На строительстве местной школы работали в основном итальянские и французские мастера. Ее украшали коринфские колонны и фантастические водостоки в виде голов драконов, словно какой–то готический собор. От каждого европейского архитектурного стиля было взято всего понемногу, и все это ловко скомбинировали с восточными элементами. Ансамбль, правда, выглядел немного причудливо, тем не менее оставлял приятное впечатление.
Студенты здесь должны руководствоваться полезным лозунгом: «Labor et Constantia» («Труд и настойчивость»). Лозунг всегда перед их глазами, так как выбит на фронтоне. Поэтому школу, сколько она стоит, всегда называли Констанция.
Вскоре Шамим распрощался с нами — он спешил отдать машину отцу, так как еще сегодня она должна отправиться в дальнюю дорогу к Гималаям.
В фиолетовых сумерках я снова знакомился с городом танцовщиц и куртизанок. Чем он все–таки отличается от других городов Северной Индии? Тем, что здесь внешний блеск феодального общества не столкнулся с холодной целесообразностью британского колониального правления так остро, как это было в других местах страны? Или, может, тем, что мрачный шиитский фанатизм встретился здесь с игривой легкостью французского искусства?

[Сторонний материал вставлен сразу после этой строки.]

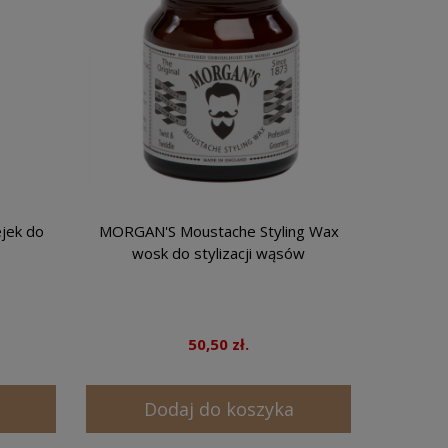
jek do
MORGAN'S Moustache Styling Wax
wosk do stylizacji wąsów
50,50 zł.
Dodaj do koszyka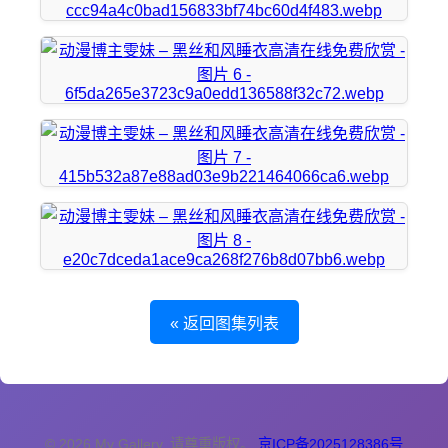
« 返回图集列表
© 2026 My Gallery. 请尊重版权。
京ICP备2025128386号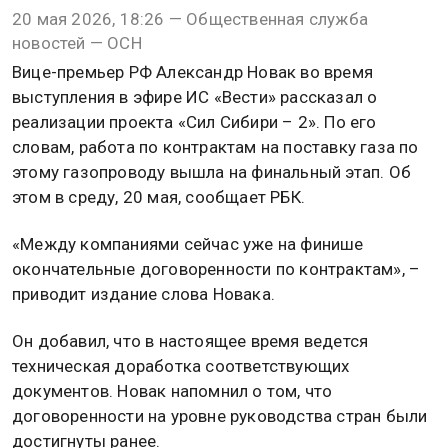
20 мая 2026, 18:26 — Общественная служба
новостей — ОСН
Вице-премьер РФ Александр Новак во время
выступления в эфире ИС «Вести» рассказал о
реализации проекта «Сил Сибири – 2». По его
словам, работа по контрактам на поставку газа по
этому газопроводу вышла на финальный этап. Об
этом в среду, 20 мая, сообщает РБК.
«Между компаниями сейчас уже на финише
окончательные договоренности по контрактам», –
приводит издание слова Новака.
Он добавил, что в настоящее время ведется
техническая доработка соответствующих
документов. Новак напомнил о том, что
договоренности на уровне руководства стран были
достигнуты ранее.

Постепенно улетучивается терпкий запах духов, производством которых раньше так славился Лакхнау. Известные производители духов или уже умерли, или перебрались в Пакистан, и сегодняшнему Лакхнау остается ностальгически вдыхать лишь аромат невозвратимо потерянного славного прошлого. Следующее поколение в быстром темпе современной жизни наверняка не уловит и этого запаха.
Оперетта в гареме
После стольких впечатлений прошедшего дня я долго не мог заснуть. Наконец погрузился в неглубокий беспокойный сон. В полусне я видел, как с одной из книжных полок приподнялась призрачная фигура молодого мужчины в белой шапочке. Он вышел из книги поэзии на урду и, улыбаясь, приблизился к моей постели.

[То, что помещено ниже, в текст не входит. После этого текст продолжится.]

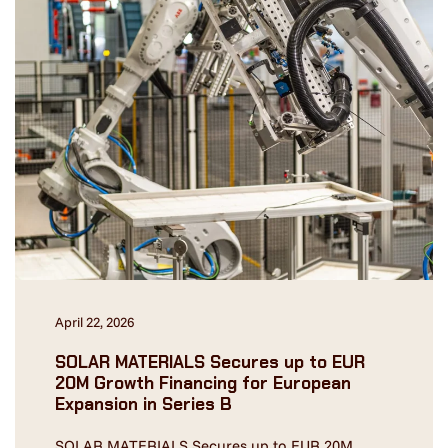
April 22, 2026
SOLAR MATERIALS Secures up to EUR
20M Growth Financing for European
Expansion in Series B
SOLAR MATERIALS Secures up to EUR 20M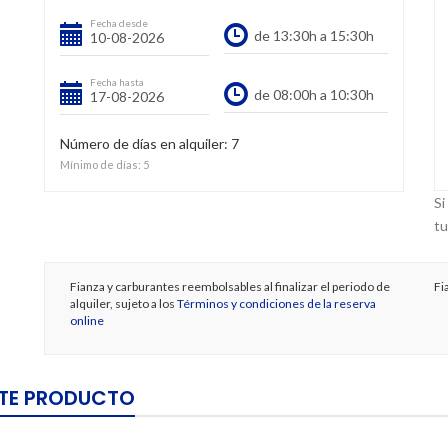
Fecha desde
Fecha hasta
Número de días en alquiler:
7
Mínimo de días:
5
Si
tu
Fianza y carburantes reembolsables al finalizar el periodo de
Fi
alquiler, sujeto a los
Términos y condiciones de la reserva
online
STE PRODUCTO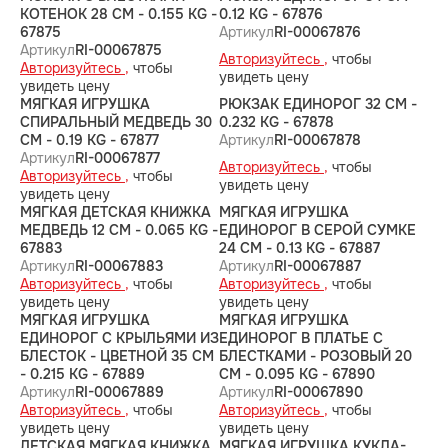
КОТЕНОК 28 CM - 0.155 KG -
0.12 KG - 67876
67875
Артикул
RI-00067876
Артикул
RI-00067875
Авторизуйтесь ,
чтобы
Авторизуйтесь ,
чтобы
увидеть цену
увидеть цену
МЯГКАЯ ИГРУШКА
РЮКЗАК ЕДИНОРОГ 32 CM -
СПИРАЛЬНЫЙ МЕДВЕДЬ 30
0.232 KG - 67878
CM - 0.19 KG - 67877
Артикул
RI-00067878
Артикул
RI-00067877
Авторизуйтесь ,
чтобы
Авторизуйтесь ,
чтобы
увидеть цену
увидеть цену
МЯГКАЯ ДЕТСКАЯ КНИЖКА
МЯГКАЯ ИГРУШКА
МЕДВЕДЬ 12 CM - 0.065 KG -
ЕДИНОРОГ В СЕРОЙ СУМКЕ
67883
24 CM - 0.13 KG - 67887
Артикул
RI-00067883
Артикул
RI-00067887
Авторизуйтесь ,
чтобы
Авторизуйтесь ,
чтобы
увидеть цену
увидеть цену
МЯГКАЯ ИГРУШКА
МЯГКАЯ ИГРУШКА
ЕДИНОРОГ С КРЫЛЬЯМИ ИЗ
ЕДИНОРОГ В ПЛАТЬЕ С
БЛЕСТОК - ЦВЕТНОЙ 35 CM
БЛЕСТКАМИ - РОЗОВЫЙ 20
- 0.215 KG - 67889
CM - 0.095 KG - 67890
Артикул
RI-00067889
Артикул
RI-00067890
Авторизуйтесь ,
чтобы
Авторизуйтесь ,
чтобы
увидеть цену
увидеть цену
ДЕТСКАЯ МЯГКАЯ КНИЖКА
МЯГКАЯ ИГРУШКА КУКЛА-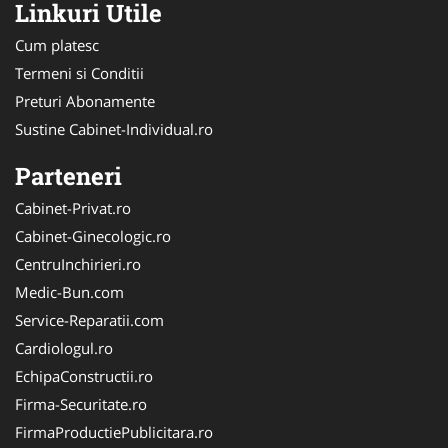
Linkuri Utile
Cum platesc
Termeni si Conditii
Preturi Abonamente
Sustine Cabinet-Individual.ro
Parteneri
Cabinet-Privat.ro
Cabinet-Ginecologic.ro
CentruInchirieri.ro
Medic-Bun.com
Service-Reparatii.com
Cardiologul.ro
EchipaConstructii.ro
Firma-Securitate.ro
FirmaProductiePublicitara.ro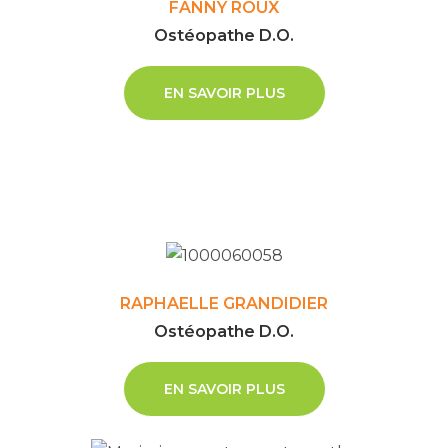
FANNY ROUX
Ostéopathe D.O.
EN SAVOIR PLUS
RAPHAELLE GRANDIDIER
Ostéopathe D.O.
EN SAVOIR PLUS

— Не бойся и следуй за мной, — прошептал он и поманил пальцем, — ведь ты меня знаешь, я поэт Ага Хасан Аманат. Мне известно, что ты читал мою пьесу «На дворе бога Индры». Я хочу вернуть тебя на сто двадцать лет назад и пригласить в королевский дворец, где сейчас играют мою пьесу. Ты это увидишь своими глазами.
И он потащил меня сонного через спящий город к Императорскому саду. Но что это? Ансамбль дворцовых сооружений уже не выглядит обветшалым, каким я его видел днем. Сейчас галереи и все четыре башни, и зеленые мягкие газоны с пестрыми цветами празднично освещены. Из комнат дворца доносится музыка.
Мы поднялись по широким лестницам и вошли в зал приемов. Многочисленные свечи в стеклянных шарах дают невообразимо много света и еще более подчеркивают торжественность происходящего. Я заметил, что свет исходит также от ламп, имеющих форму цветов лотоса. Они укреплены на высоких подставках, сделанных из стволов кипариса, и расставлены по углам зала. Свет исходит также от светильников, пестро разукрашенные абажуры которых словно кружились в теплых потоках воздуха. Около окон потрескивали толстые свечи.
За длинным столом восседали многочисленные гости. Среди них оказался генерал–европеец в наглухо застегнутой форме.
— Это Джеймс Аутрам, британский резидент. Через несколько лет он станет комиссаром Ауда. Произойдет это после того, как англичане лишат власти нашего наваба, — пояснил мне мой спутник и повел к другому концу стола.
Пир подходил к концу. С почетного места во главе стола поднялся статный мужчина в богато украшенном халате. Из–под золотой короны на плечи ему ниспадали длинные, словно женские, волосы. Они странно контрастировали с черными, как уголь, закрученными усами.